BEGIN TASK MATERIAL

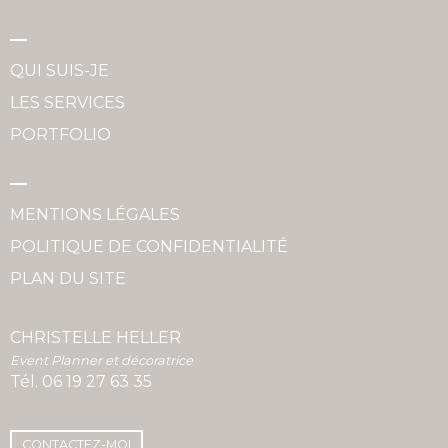
QUI SUIS-JE
LES SERVICES
PORTFOLIO
MENTIONS LÉGALES
POLITIQUE DE CONFIDENTIALITÉ
PLAN DU SITE
CHRISTELLE HELLER
Event Planner et décoratrice
Tél.
06 19 27 63 35
CONTACTEZ-MOI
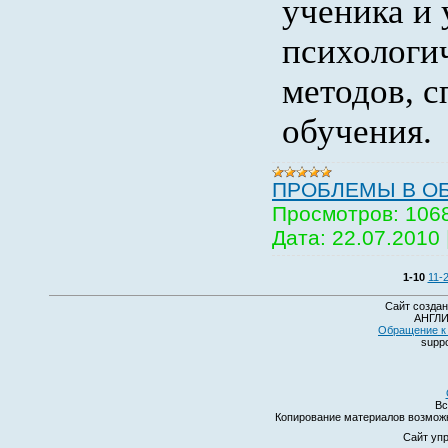
ученика и 
психологи
методов, 
обучения.
ПРОБЛЕМЫ В О
Просмотров:
106
Дата:
22.07.2010
1-10
11-
Сайт создан
АНГЛИ
Обращение к 
suppo
Вс
Копирование материалов возмо
Сайт уп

END TASK MATERIAL

INSTRUCTION: Give all the records again, exactly, without images.

ANSWER TO THIS PROBLEM:
QUI SUIS-JE
LES SERVICES
PORTFOLIO
MENTIONS LÉGALES
POLITIQUE DE CONFIDENTIALITÉ
PLAN DU SITE
CHRISTELLE HELLER
Event Planner et décoratrice
Tél.
06 19 27 63 35
CONTACTEZ-MOI
ученика и 
психологи
методов, 
обучения.
ПРОБЛЕМЫ В О
Просмотров:
106
Дата:
22.07.2010
1-10
11-
Сайт создан
АНГЛИ
Обращение к 
suppo
Вс
Копирование материалов возмо
Сайт уп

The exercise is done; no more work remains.